_Records to use:_
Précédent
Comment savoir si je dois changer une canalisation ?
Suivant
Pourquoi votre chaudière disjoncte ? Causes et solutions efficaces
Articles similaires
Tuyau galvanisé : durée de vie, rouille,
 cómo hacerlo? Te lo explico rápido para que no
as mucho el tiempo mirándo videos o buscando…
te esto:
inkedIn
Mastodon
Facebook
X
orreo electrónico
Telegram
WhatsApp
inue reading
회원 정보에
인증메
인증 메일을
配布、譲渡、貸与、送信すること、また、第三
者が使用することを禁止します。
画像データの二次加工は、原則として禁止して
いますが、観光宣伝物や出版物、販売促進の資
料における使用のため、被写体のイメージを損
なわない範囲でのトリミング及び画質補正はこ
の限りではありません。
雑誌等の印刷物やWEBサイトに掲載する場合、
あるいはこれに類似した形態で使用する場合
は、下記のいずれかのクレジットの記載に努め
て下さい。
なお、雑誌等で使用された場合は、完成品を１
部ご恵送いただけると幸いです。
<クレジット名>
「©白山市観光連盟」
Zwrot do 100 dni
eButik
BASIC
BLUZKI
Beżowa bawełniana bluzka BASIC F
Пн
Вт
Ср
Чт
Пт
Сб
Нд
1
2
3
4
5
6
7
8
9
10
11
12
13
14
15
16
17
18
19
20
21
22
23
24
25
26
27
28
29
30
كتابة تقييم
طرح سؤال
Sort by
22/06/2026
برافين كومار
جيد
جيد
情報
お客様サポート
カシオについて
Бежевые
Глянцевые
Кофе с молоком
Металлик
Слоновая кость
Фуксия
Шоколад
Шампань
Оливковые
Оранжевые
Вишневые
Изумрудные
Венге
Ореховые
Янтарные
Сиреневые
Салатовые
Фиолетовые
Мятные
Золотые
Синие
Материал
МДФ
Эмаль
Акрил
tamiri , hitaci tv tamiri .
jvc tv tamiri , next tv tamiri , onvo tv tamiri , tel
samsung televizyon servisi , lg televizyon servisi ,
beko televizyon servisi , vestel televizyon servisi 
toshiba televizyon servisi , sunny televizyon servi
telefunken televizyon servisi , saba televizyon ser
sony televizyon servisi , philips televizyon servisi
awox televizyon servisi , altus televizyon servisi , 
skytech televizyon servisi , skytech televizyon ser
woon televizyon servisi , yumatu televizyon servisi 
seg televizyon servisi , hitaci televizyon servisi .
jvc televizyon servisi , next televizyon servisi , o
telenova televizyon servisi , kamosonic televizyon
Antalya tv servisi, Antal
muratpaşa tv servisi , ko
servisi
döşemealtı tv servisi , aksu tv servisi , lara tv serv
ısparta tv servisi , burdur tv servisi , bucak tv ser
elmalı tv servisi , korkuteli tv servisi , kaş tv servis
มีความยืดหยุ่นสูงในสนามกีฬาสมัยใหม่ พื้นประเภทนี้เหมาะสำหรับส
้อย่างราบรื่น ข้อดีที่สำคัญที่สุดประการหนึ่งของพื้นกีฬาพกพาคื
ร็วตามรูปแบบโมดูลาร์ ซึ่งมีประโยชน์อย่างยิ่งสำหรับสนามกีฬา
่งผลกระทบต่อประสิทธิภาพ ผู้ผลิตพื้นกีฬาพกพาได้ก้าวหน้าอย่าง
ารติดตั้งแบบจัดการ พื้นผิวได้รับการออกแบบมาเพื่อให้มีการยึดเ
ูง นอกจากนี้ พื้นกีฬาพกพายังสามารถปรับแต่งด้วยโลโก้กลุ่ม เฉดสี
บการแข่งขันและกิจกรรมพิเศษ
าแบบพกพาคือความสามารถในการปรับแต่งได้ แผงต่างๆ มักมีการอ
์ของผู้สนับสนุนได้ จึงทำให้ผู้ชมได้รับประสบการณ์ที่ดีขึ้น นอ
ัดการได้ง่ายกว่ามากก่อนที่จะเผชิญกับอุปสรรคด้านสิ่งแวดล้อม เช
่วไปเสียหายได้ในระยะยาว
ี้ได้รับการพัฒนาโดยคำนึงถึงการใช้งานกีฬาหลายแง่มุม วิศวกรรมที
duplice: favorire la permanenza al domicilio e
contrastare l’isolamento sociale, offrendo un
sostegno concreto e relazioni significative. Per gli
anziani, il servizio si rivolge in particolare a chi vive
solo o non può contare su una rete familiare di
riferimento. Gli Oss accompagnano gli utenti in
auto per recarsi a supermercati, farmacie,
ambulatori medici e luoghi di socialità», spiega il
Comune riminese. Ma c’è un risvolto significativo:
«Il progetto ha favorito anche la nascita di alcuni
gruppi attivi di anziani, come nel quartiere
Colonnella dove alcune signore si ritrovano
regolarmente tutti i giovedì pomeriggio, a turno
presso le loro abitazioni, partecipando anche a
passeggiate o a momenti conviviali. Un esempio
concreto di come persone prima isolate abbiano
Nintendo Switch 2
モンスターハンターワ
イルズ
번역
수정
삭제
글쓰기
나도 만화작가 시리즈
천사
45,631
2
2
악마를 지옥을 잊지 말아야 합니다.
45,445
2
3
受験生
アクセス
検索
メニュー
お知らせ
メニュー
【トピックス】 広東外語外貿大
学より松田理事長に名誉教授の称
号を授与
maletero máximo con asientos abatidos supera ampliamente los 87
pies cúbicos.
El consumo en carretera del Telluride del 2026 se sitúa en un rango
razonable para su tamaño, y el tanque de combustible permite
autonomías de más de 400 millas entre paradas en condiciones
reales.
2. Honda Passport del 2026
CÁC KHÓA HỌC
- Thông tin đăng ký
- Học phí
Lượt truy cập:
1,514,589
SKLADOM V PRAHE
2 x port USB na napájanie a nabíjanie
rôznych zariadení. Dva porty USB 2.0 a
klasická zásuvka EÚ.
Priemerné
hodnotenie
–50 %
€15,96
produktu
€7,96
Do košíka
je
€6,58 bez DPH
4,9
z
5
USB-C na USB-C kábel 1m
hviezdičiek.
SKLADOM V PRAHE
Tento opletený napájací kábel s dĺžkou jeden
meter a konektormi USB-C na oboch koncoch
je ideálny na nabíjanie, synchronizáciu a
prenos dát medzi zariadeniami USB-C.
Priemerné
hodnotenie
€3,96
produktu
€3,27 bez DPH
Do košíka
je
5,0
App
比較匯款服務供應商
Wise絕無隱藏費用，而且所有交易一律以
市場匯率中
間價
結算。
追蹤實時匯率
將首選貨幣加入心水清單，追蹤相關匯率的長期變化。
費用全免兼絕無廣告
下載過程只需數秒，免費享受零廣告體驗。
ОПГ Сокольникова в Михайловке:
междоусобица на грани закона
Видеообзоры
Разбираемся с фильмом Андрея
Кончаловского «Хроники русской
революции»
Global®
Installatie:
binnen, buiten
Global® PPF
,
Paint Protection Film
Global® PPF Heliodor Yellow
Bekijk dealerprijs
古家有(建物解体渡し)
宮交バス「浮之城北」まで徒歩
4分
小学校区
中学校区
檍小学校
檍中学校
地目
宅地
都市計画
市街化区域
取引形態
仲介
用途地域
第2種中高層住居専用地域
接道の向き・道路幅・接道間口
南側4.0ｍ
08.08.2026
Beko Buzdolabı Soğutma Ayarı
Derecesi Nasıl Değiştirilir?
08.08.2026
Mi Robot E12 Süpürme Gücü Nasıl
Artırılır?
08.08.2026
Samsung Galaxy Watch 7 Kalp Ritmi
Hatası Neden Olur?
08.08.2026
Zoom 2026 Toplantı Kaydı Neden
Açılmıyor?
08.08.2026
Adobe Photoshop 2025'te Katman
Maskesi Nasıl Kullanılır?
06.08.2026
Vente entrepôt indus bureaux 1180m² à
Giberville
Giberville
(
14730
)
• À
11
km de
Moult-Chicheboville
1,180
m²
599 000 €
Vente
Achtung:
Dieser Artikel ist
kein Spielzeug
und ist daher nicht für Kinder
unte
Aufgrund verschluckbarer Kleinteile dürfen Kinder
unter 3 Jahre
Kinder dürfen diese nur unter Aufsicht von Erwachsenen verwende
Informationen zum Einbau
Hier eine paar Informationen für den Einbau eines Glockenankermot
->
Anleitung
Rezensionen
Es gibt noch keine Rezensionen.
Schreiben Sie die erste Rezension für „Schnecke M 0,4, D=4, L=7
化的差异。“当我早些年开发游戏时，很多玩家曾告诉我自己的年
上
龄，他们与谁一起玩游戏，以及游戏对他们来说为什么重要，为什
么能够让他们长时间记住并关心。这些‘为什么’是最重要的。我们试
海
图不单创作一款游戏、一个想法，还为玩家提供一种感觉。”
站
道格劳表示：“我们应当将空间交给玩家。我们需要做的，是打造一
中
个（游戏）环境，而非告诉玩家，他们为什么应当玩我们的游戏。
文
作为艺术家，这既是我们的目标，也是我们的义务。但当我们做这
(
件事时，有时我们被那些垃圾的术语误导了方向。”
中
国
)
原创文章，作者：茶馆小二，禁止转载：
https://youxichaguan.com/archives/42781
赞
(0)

_What is needed:_
From the listing above, pick out each line where the word "tamiri" appears.

_Written response:_
tamiri , hitaci tv tamiri .
jvc tv tamiri , next tv tamiri , onvo tv tamiri , tel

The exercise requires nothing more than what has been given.